D’Europe, à distance, les doucheurs-douchés que nous sommes ont surtout distingué de sidérants saluts nazis, un chaos de décrets signés au gros marqueur qui tache, et parfois aussitôt retirés, et l’ouverture de la chasse aux migrants, aux minorités sexuelles et aux magistrats. Bref, un gang de brutes s’ébrouant en toute liberté. On a dû mal voir, puisque Bernard, lui, a été accueilli «à bras ouverts».

«Donc quand on voit qu’on s’apprête à augmenter les impôts de 40 % sur les entreprises qui fabriquent en France ! On va taxer le made in France ! Pour pousser à la délocalisation c’est idéal. […] On devrait faire comme aux Etats-Unis, nommer quelqu’un pour slasher un peu la bureaucratie.» Soupir amer.

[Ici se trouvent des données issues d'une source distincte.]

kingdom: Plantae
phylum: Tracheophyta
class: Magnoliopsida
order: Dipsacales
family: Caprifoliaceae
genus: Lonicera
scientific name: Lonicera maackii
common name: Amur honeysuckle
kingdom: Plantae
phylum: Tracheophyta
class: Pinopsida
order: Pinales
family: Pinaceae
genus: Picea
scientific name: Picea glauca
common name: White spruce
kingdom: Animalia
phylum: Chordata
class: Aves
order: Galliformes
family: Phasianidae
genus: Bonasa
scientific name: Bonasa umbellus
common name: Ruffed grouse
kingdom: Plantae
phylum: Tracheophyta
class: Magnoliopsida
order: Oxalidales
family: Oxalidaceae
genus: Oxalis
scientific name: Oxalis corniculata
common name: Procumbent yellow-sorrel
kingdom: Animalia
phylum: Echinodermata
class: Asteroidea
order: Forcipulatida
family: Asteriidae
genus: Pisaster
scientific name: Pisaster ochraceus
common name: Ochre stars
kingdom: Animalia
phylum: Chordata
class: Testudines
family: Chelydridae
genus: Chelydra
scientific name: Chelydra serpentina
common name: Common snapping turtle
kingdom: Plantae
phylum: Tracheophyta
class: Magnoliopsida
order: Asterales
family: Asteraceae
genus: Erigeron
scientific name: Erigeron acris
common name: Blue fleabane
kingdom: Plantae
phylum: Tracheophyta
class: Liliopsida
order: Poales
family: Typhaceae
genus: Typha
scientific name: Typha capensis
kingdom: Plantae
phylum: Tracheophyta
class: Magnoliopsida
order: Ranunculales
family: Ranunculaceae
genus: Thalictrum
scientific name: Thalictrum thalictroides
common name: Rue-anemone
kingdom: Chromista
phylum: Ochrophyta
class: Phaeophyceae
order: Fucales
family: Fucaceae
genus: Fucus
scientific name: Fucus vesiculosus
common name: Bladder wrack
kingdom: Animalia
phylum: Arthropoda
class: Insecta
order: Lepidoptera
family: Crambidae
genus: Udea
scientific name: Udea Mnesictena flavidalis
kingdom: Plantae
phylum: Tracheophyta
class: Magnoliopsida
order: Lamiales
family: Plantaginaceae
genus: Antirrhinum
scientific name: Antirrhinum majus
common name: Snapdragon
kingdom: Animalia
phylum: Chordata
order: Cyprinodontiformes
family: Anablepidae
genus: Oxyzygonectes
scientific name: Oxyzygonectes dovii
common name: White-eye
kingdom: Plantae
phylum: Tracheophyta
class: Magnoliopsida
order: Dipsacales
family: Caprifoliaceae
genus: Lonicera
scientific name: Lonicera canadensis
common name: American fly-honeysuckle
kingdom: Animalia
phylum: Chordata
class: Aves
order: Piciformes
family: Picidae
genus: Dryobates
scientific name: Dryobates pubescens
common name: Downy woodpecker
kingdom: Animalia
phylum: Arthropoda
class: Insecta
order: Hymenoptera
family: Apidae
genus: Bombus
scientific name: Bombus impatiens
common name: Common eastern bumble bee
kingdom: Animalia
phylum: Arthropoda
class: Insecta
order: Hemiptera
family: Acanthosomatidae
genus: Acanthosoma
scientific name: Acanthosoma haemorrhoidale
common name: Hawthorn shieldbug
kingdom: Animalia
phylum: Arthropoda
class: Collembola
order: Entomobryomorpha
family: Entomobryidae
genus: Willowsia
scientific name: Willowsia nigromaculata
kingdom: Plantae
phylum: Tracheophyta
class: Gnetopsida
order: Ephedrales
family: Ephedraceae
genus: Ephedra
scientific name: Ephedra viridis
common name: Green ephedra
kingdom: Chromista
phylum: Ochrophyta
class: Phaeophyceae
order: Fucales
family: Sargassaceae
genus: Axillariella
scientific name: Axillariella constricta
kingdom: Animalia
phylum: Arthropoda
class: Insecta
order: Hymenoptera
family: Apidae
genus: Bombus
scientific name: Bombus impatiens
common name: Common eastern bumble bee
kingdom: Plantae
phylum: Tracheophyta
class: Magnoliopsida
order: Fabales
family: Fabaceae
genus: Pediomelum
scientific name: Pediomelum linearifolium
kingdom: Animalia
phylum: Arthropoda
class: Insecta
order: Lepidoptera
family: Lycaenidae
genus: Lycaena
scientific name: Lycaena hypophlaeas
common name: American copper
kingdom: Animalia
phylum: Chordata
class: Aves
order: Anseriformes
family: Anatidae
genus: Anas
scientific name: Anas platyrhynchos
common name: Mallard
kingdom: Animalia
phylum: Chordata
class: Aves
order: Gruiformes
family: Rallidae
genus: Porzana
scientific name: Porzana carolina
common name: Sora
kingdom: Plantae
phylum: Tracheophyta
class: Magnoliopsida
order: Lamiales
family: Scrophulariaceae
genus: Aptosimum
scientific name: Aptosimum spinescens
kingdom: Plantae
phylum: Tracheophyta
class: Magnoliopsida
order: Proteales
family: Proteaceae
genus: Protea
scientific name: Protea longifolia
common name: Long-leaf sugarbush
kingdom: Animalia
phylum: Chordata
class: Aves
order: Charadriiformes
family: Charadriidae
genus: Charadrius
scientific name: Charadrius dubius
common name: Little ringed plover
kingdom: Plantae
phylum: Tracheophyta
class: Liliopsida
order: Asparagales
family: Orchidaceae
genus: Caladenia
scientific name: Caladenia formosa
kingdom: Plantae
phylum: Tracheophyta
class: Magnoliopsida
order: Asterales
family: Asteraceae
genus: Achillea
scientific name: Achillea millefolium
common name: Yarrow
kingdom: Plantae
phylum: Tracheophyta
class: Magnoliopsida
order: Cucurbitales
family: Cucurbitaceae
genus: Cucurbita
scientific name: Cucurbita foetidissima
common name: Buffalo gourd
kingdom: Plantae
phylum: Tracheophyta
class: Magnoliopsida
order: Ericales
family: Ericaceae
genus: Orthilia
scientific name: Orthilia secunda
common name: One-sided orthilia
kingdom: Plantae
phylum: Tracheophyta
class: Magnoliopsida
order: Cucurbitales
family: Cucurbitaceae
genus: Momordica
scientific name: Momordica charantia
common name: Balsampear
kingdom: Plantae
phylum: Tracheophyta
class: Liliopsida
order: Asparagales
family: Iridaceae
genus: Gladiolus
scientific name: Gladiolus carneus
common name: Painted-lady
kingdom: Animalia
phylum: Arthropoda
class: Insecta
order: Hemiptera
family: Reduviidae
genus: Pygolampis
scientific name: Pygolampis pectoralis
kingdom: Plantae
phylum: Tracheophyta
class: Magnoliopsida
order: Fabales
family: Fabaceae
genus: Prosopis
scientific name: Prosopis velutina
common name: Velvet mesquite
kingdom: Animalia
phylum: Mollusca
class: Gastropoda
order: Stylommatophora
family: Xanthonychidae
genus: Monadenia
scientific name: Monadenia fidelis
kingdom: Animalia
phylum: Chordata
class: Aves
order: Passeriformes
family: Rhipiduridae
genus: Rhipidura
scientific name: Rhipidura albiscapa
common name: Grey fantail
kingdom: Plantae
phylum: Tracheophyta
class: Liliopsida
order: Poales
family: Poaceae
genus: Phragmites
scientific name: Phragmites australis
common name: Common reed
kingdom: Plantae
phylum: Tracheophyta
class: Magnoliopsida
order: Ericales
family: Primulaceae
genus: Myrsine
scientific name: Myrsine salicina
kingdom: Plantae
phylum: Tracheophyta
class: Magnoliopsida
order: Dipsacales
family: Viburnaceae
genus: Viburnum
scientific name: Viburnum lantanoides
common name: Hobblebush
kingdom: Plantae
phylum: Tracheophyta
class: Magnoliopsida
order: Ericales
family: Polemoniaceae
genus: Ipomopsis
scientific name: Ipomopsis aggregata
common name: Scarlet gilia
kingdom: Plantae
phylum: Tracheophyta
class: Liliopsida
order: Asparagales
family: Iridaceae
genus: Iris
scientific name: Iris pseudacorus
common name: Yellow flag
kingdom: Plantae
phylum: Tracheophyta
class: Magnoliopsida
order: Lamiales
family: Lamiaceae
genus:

Avant tout, il faut remercier Bernard Arnault. S’agissant des ultrariches, punching-ball de la gauche devenu presque irréel à force d’évocations démonisantes, on est maintenant familier de leurs jets privés, de leur bilan carbone, de leurs complaintes de matraqués fiscaux, mais il nous est rarement donné d’entendre de leur voix leur chantage à la délocalisation. En temps ordinaire, personnellement, l’ultrariche se terre. Le plus souvent, son discours nous parvient filtré, policé, normalisé – les normes, toujours ! – mis en conformité avec l’intérêt général, et l’avenir de la planète par des communicants, ou des journalistes-maison glorifiant «les entrepreneurs» ou défendant «les entreprises» – par exemple Dominique Seux, directeur délégué des Echos (LVMH), et chroniqueur à France Inter a consacré deux chroniques, deux matins successifs, à la complainte patronale.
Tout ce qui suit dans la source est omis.